SUPPLIED TEXT →
◆ ◆ ◆ ◆ ◆ ◆ ◆

Let us test the model accuracy on the test set


In [17]:
testset.data = testset.data:double()

In [18]:
eval(testset)


Out[18]:
0,9121	

5. Saving and restoring the model

The paths module can be used to manipulate filesystem paths


In [19]:
paths = require 'paths'

In [20]:
filename = paths.concat(paths.cwd(), 'model.net')

In [21]:
filename


Out[21]:
/home/papillon/playground/itorch/model.net	

We can then save our model to file like this


In [22]:
help(torch.save)


Out[22]:
+++++++++++++++++++++++++++++++++++++++++++++++++++++++++++++++++++++	
torch.save(filename, object [, format])


Writes object into a file named filename . The format can be set
to ascii or binary (default is binary). Binary format is platform
dependent, but typically more compact and faster to read/write. The ASCII
format is platform-independent, and should be used to share data structures
across platforms.

◆ ◆ ◆ ◆ ◆ ◆ ◆

SOURCE MATERIAL →
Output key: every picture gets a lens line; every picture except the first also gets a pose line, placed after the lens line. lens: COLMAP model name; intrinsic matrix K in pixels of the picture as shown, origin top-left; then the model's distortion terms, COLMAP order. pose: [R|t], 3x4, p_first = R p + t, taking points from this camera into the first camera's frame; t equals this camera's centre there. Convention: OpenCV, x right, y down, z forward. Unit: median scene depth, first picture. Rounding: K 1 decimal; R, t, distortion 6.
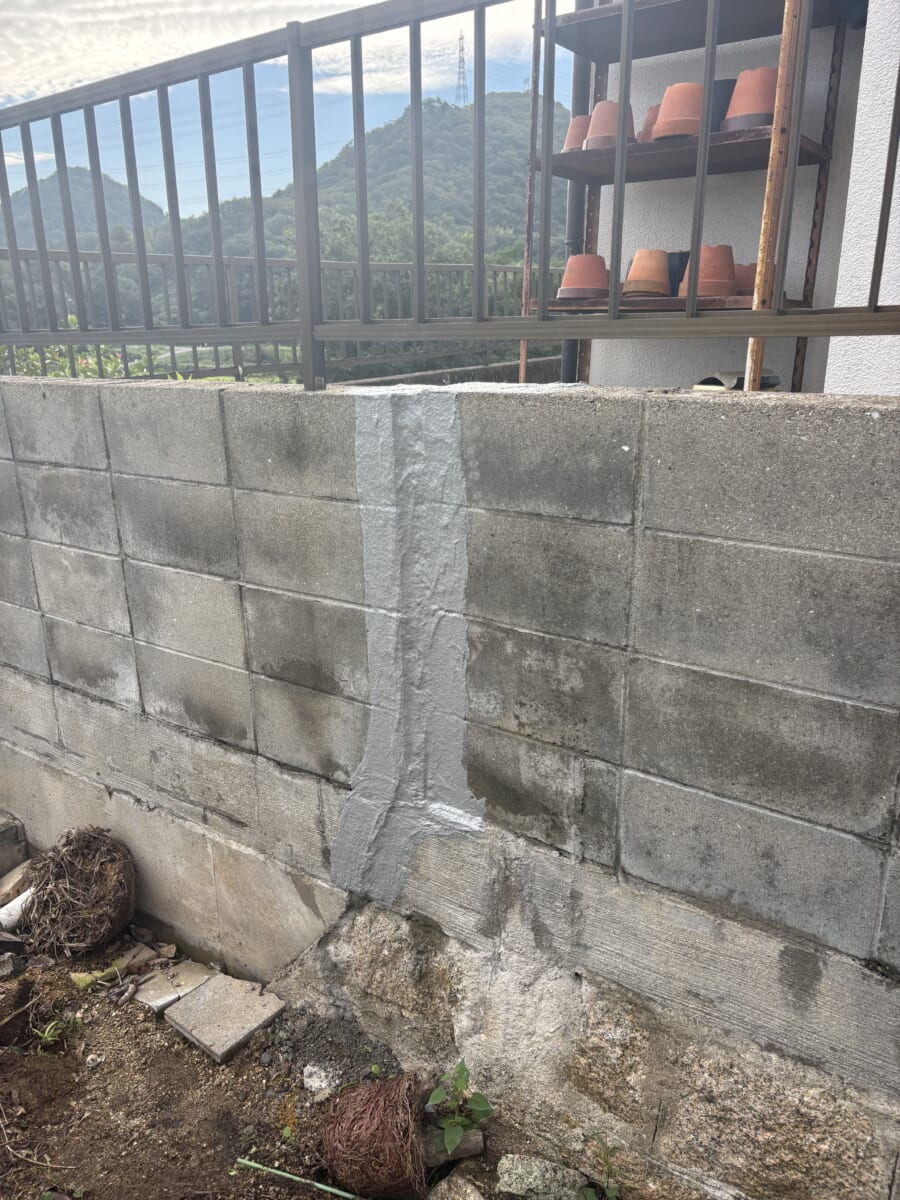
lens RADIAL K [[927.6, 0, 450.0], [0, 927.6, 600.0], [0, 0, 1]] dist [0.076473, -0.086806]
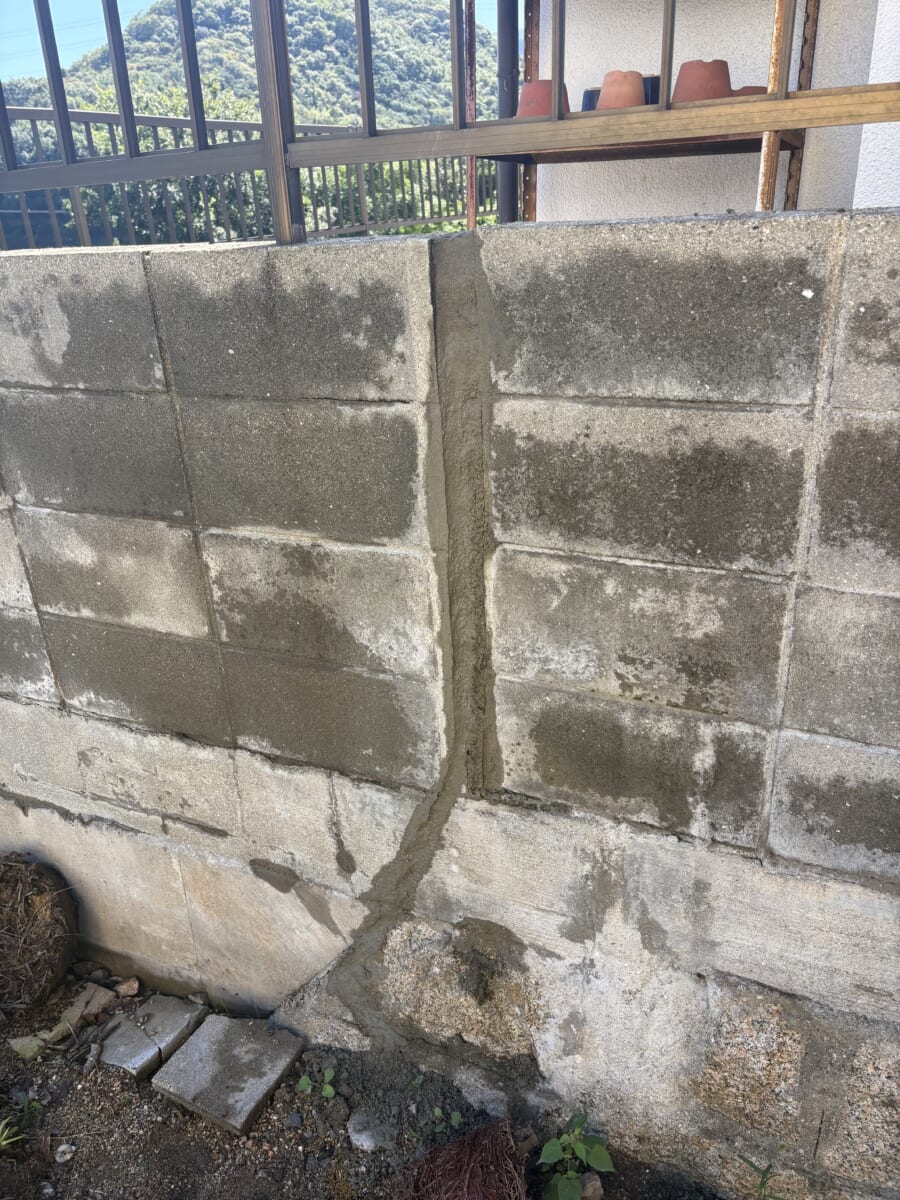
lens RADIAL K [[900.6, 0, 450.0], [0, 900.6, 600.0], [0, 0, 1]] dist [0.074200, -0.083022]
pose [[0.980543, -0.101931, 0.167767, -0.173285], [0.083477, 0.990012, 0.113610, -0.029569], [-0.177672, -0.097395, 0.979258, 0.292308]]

◆ ◆ ◆ ◆ ◆ ◆ ◆

EXERCISE SET →
1 - Write out the stretch of the Torch notebook text from "We can then" through "object [, format])".
2 - Pick up the Torch notebook text on testing and saving a model where it ends, and keep writing it.

TASK-BY-TASK RESULTS →
1 -
We can then save our model to file like this


In [22]:
help(torch.save)


Out[22]:
+++++++++++++++++++++++++++++++++++++++++++++++++++++++++++++++++++++	
torch.save(filename, object [, format])

2 -
 -- arbitrary object:
obj = {
   mat = torch.randn(10,10),
   name = '10',
   test = {
      entry = 1
   }
}
-- save to disk:
torch.save('test.dat', obj) 	
+++++++++++++++++++++++++++++++++++++++++++++++++++++++++++++++++++++	


In [23]:
torch.save(filename, model)


Out[23]:

Let us check that restoring from file works as expected


In [24]:
help(torch.load)


Out[24]:
+++++++++++++++++++++++++++++++++++++++++++++++++++++++++++++++++++++	
[object] torch.load(filename [, format])


Reads object from a file named filename . The format can be set
to ascii or binary (default is binary). Binary format is platform
dependent, but typically more compact and faster to read/write. The ASCII
format is platform-independent, and should be used to share data structures
across platforms.
 -- given serialized object from section above, reload:
obj = torch.load('test.dat')
print(obj)
-- will print:
-- {[mat]  = DoubleTensor - size: 10x10
--  [name] = string : &quot;10&quot;
--  [test] = table - size: 0} 	
+++++++++++++++++++++++++++++++++++++++++++++++++++++++++++++++++++++	


In [25]:
model1 = torch.load(filename)

We redefine our evaluation function to use the loaded model


In [26]:
eval1 = function(dataset)
   local count = 0
   for i = 1,dataset.size do
      local output = model1:forward(dataset.data[i])
      local _, index = torch.max(output, 1) -- max index
      local digit = index[1] % 10
      if digit == dataset.label[i] then count = count + 1 end
   end

   return count / dataset.size
end

In [27]:
eval1(testset)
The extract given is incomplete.